DATA FOR THIS EXERCISE →
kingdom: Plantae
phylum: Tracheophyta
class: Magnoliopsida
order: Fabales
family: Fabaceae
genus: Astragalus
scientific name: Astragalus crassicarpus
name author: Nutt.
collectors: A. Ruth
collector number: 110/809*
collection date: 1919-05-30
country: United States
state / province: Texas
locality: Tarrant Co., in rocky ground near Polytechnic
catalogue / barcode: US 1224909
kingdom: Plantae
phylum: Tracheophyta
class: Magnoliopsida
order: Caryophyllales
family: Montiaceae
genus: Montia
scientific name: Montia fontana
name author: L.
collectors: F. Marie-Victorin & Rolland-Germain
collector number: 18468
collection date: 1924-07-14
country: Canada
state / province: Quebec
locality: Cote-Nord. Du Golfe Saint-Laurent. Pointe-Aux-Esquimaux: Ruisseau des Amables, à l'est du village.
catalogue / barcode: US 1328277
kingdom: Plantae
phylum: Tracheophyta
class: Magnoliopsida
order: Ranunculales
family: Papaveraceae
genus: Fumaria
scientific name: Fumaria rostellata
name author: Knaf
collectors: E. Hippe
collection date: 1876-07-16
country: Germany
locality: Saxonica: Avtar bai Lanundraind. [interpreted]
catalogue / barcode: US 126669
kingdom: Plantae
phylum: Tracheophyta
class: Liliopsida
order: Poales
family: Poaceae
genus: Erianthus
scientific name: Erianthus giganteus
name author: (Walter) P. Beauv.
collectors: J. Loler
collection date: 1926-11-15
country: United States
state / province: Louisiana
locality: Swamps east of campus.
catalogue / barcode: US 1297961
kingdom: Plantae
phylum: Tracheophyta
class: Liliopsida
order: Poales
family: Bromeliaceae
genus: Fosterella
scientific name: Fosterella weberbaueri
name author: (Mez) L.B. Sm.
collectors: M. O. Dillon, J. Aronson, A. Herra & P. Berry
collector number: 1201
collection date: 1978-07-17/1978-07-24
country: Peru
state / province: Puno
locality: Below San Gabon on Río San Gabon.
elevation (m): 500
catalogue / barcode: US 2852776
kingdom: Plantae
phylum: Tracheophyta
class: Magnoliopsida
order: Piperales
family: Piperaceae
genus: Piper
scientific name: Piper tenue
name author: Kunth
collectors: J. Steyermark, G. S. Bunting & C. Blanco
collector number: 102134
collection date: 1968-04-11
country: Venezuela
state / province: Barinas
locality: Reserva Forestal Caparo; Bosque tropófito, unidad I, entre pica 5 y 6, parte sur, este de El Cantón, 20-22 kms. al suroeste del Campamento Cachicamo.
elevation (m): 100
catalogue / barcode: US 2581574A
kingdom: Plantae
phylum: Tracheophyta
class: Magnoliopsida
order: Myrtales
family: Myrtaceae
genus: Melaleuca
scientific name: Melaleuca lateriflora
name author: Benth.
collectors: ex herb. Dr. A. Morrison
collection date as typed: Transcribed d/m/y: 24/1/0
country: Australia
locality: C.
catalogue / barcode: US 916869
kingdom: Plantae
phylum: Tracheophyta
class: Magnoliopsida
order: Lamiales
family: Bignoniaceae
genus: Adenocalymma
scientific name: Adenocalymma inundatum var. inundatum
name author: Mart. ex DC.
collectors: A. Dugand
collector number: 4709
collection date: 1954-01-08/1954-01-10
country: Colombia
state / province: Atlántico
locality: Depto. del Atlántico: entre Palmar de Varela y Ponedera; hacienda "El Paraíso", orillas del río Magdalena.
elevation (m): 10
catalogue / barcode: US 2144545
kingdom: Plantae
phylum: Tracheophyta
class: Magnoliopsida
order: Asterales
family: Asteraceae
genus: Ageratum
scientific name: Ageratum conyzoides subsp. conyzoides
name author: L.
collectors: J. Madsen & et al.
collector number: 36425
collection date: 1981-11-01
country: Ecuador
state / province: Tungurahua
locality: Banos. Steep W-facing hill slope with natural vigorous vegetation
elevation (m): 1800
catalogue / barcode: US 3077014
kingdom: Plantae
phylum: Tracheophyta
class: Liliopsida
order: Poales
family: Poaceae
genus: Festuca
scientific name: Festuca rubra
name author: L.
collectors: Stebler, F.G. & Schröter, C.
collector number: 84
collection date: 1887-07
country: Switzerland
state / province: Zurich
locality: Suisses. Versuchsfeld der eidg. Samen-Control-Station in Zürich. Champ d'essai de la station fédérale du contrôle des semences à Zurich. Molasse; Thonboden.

TASK DIRECTIONS → Turn every line of the rows above into a numbered list, leaving out any blank lines.

TASK OUTPUT →
1. kingdom: Plantae
2. phylum: Tracheophyta
3. class: Magnoliopsida
4. order: Fabales
5. family: Fabaceae
6. genus: Astragalus
7. scientific name: Astragalus crassicarpus
8. name author: Nutt.
9. collectors: A. Ruth
10. collector number: 110/809*
11. collection date: 1919-05-30
12. country: United States
13. state / province: Texas
14. locality: Tarrant Co., in rocky ground near Polytechnic
15. catalogue / barcode: US 1224909
16. kingdom: Plantae
17. phylum: Tracheophyta
18. class: Magnoliopsida
19. order: Caryophyllales
20. family: Montiaceae
21. genus: Montia
22. scientific name: Montia fontana
23. name author: L.
24. collectors: F. Marie-Victorin & Rolland-Germain
25. collector number: 18468
26. collection date: 1924-07-14
27. country: Canada
28. state / province: Quebec
29. locality: Cote-Nord. Du Golfe Saint-Laurent. Pointe-Aux-Esquimaux: Ruisseau des Amables, à l'est du village.
30. catalogue / barcode: US 1328277
31. kingdom: Plantae
32. phylum: Tracheophyta
33. class: Magnoliopsida
34. order: Ranunculales
35. family: Papaveraceae
36. genus: Fumaria
37. scientific name: Fumaria rostellata
38. name author: Knaf
39. collectors: E. Hippe
40. collection date: 1876-07-16
41. country: Germany
42. locality: Saxonica: Avtar bai Lanundraind. [interpreted]
43. catalogue / barcode: US 126669
44. kingdom: Plantae
45. phylum: Tracheophyta
46. class: Liliopsida
47. order: Poales
48. family: Poaceae
49. genus: Erianthus
50. scientific name: Erianthus giganteus
51. name author: (Walter) P. Beauv.
52. collectors: J. Loler
53. collection date: 1926-11-15
54. country: United States
55. state / province: Louisiana
56. locality: Swamps east of campus.
57. catalogue / barcode: US 1297961
58. kingdom: Plantae
59. phylum: Tracheophyta
60. class: Liliopsida
61. order: Poales
62. family: Bromeliaceae
63. genus: Fosterella
64. scientific name: Fosterella weberbaueri
65. name author: (Mez) L.B. Sm.
66. collectors: M. O. Dillon, J. Aronson, A. Herra & P. Berry
67. collector number: 1201
68. collection date: 1978-07-17/1978-07-24
69. country: Peru
70. state / province: Puno
71. locality: Below San Gabon on Río San Gabon.
72. elevation (m): 500
73. catalogue / barcode: US 2852776
74. kingdom: Plantae
75. phylum: Tracheophyta
76. class: Magnoliopsida
77. order: Piperales
78. family: Piperaceae
79. genus: Piper
80. scientific name: Piper tenue
81. name author: Kunth
82. collectors: J. Steyermark, G. S. Bunting & C. Blanco
83. collector number: 102134
84. collection date: 1968-04-11
85. country: Venezuela
86. state / province: Barinas
87. locality: Reserva Forestal Caparo; Bosque tropófito, unidad I, entre pica 5 y 6, parte sur, este de El Cantón, 20-22 kms. al suroeste del Campamento Cachicamo.
88. elevation (m): 100
89. catalogue / barcode: US 2581574A
90. kingdom: Plantae
91. phylum: Tracheophyta
92. class: Magnoliopsida
93. order: Myrtales
94. family: Myrtaceae
95. genus: Melaleuca
96. scientific name: Melaleuca lateriflora
97. name author: Benth.
98. collectors: ex herb. Dr. A. Morrison
99. collection date as typed: Transcribed d/m/y: 24/1/0
100. country: Australia
101. locality: C.
102. catalogue / barcode: US 916869
103. kingdom: Plantae
104. phylum: Tracheophyta
105. class: Magnoliopsida
106. order: Lamiales
107. family: Bignoniaceae
108. genus: Adenocalymma
109. scientific name: Adenocalymma inundatum var. inundatum
110. name author: Mart. ex DC.
111. collectors: A. Dugand
112. collector number: 4709
113. collection date: 1954-01-08/1954-01-10
114. country: Colombia
115. state / province: Atlántico
116. locality: Depto. del Atlántico: entre Palmar de Varela y Ponedera; hacienda "El Paraíso", orillas del río Magdalena.
117. elevation (m): 10
118. catalogue / barcode: US 2144545
119. kingdom: Plantae
120. phylum: Tracheophyta
121. class: Magnoliopsida
122. order: Asterales
123. family: Asteraceae
124. genus: Ageratum
125. scientific name: Ageratum conyzoides subsp. conyzoides
126. name author: L.
127. collectors: J. Madsen & et al.
128. collector number: 36425
129. collection date: 1981-11-01
130. country: Ecuador
131. state / province: Tungurahua
132. locality: Banos. Steep W-facing hill slope with natural vigorous vegetation
133. elevation (m): 1800
134. catalogue / barcode: US 3077014
135. kingdom: Plantae
136. phylum: Tracheophyta
137. class: Liliopsida
138. order: Poales
139. family: Poaceae
140. genus: Festuca
141. scientific name: Festuca rubra
142. name author: L.
143. collectors: Stebler, F.G. & Schröter, C.
144. collector number: 84
145. collection date: 1887-07
146. country: Switzerland
147. state / province: Zurich
148. locality: Suisses. Versuchsfeld der eidg. Samen-Control-Station in Zürich. Champ d'essai de la station fédérale du contrôle des semences à Zurich. Molasse; Thonboden.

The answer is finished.